Il ricorso in Cassazione
Dopo gli infruttuosi due tentativi, l’imputato decide di ricorrere in Cassazione presentano due motivi di ricorso:
- Il fatto che la sentenza debba ritenersi viziata essendo basata solo sulle dichiarazioni della persona offesa, risultate in contrasto con le prove acquisite.
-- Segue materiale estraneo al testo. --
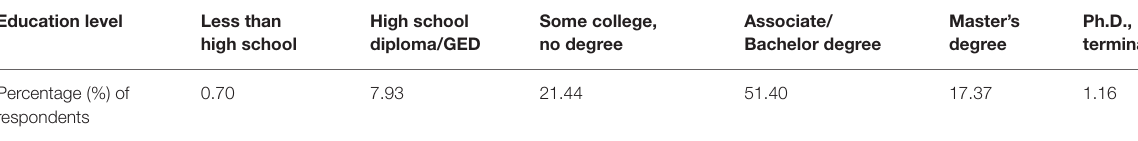
TABLE 1 | Responses to the question “Please indicate the highest level of education that you have completed.” Education level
L’imputato afferma che la donna avrebbe ingigantito nella denuncia i fatti avvenuti;
- In secondo luogo l’imputato lamenta che i fatti di cui è accusato dovrebbero essere ricondotti all’art. 571 c. p., che punisce l’abuso dei mezzi di correzione o di disciplina e che detta “Chiunque abusa dei mezzi di correzione o di disciplina in danno di una persona sottoposta alla sua autorità, o a lui affidata per ragione di educazione, istruzione, cura, vigilanza o custodia, ovvero per l’esercizio di una professione o di un’arte, è punito, se dal fatto deriva il pericolo di una malattia nel corpo o nella mente, con la reclusione fino a sei mesi”.
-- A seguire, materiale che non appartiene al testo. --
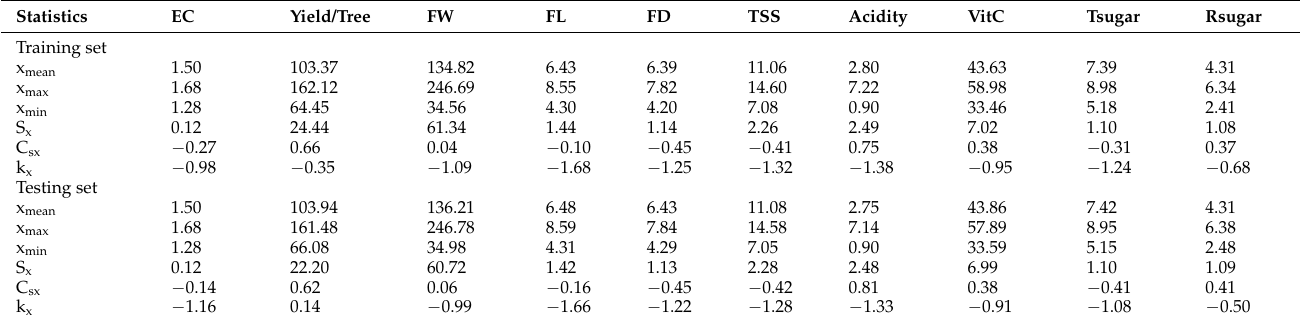
Table 2. Descriptive statistics of the variables used in models development.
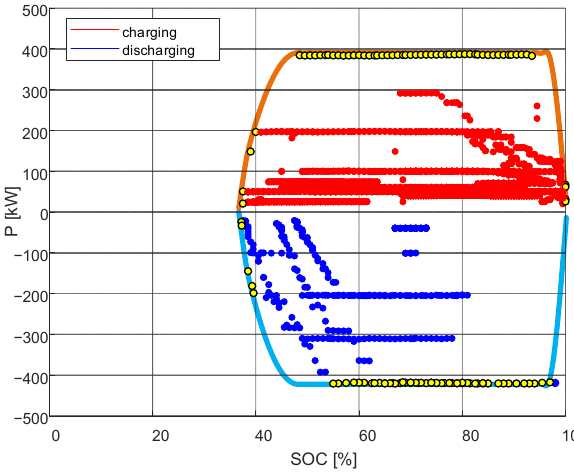
Figure 5. The result of the approximation of the results with the 1 min data polynomial function. The final characteristics determined on the basis of 1 min data are as in Figure 6. Energies 2020 , 13 , x FOR PEER REVIEW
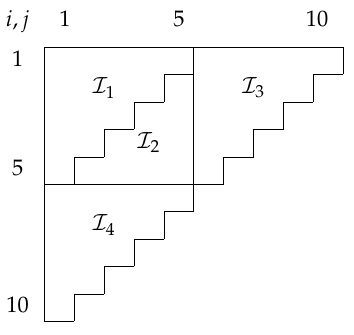
Figure 6. Split of a run-off triangle into four sub-samples as in Harnau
La decisione della Cassazione
Con sentenza 18706/2020 la Cassazione ritiene inammissibile il ricorso. Per quanto riguarda il primo motivo, secondo i giudici di legittimità la ricostruzione che è stata fatta dei maltrattamenti perpetrati dall’imputato nei confronti della famiglia è stata corretta. Inoltre il ricorrente ha riproposto in Cassazione la stessa versione dei fatti già disattesa dai giudici di merito. Il compito della Cassazione non è quello di effettuare una terza valutazione su quanto già dichiarato dall’imputato, ma quello di stabilire se i giudici abbiano esaminato tutti gli elementi a loro disposizione interpretandoli correttamente: nel caso in esame, i giudici hanno lavorato correttamene.
E’ maltrattamento in famiglia non abuso dei mezzi di correzione
Per quanto riguarda i secondo motivo di ricorso, anch’esso ritenuto inammissibile, la Corte evidenzia come i fatti oggetto del processo riguardino un reiterato ricorso alla violenza, materiale e morale, e ciò è incompatibile con il reato di abuso dei mezzi di correzione, che presuppone l’uso non appropriato di metodi o comportamenti correttivi (in via ordinaria consentiti).
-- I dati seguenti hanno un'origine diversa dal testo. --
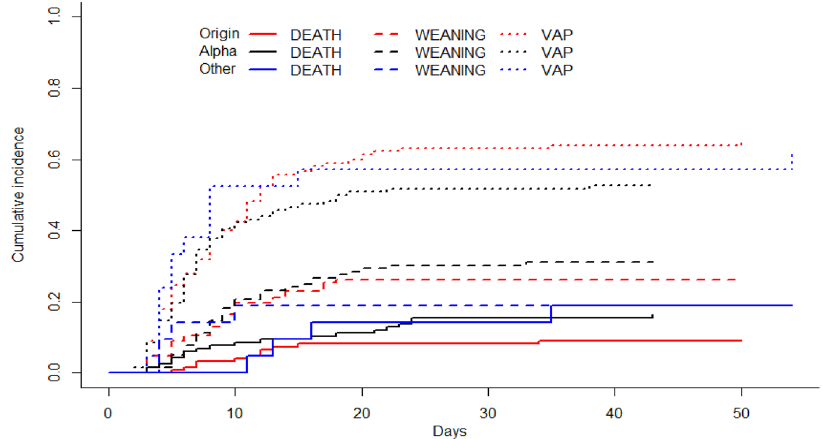
Figure1. Day-60 cumulative probability of ventilator-associated pneumonia (VAP) in patients infected with the variant of origin (red lines), variant α (black lines) or other variants (blue lines). Cumulative incidence estimated using the Kalbfleish and Prentice method considering time from intubation to VAP (dotted line), to death (continuous line) and to weaning (dashed line).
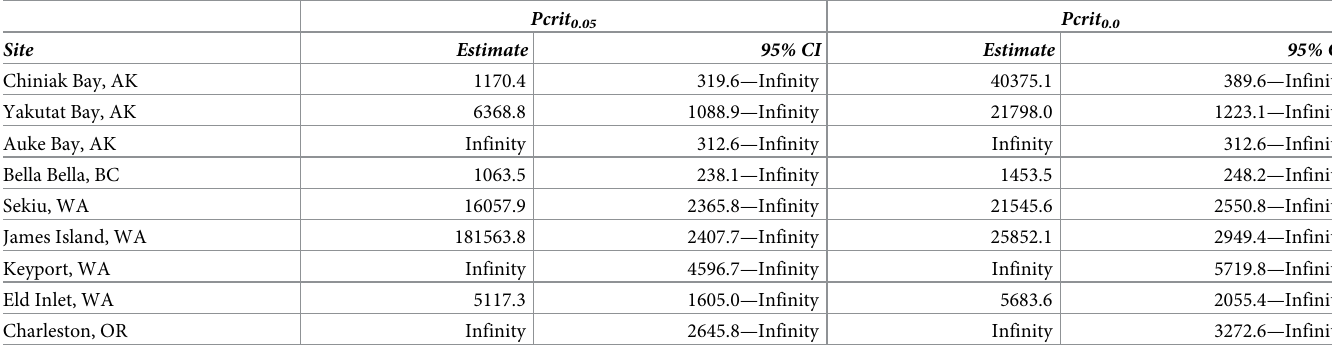
Table 5. Linkage desquilibrium N e estimates with 95% confidence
Per la Cassazione, l’elemento differenziale tra i due reati non può individuarsi nel grado di intensità delle condotte violente tenute dall’agente, in quanto l’uso della violenza per fini correttivi o educativi non è mai consentito (Cass. 11956/2017) e configura sempre il reato di maltrattamenti in famiglia. Questi motivi spingono i giudici di legittimità a ritenere inammissibile l’intero ricorso, confermando la condanna dell’imputato per maltrattamenti famigliari.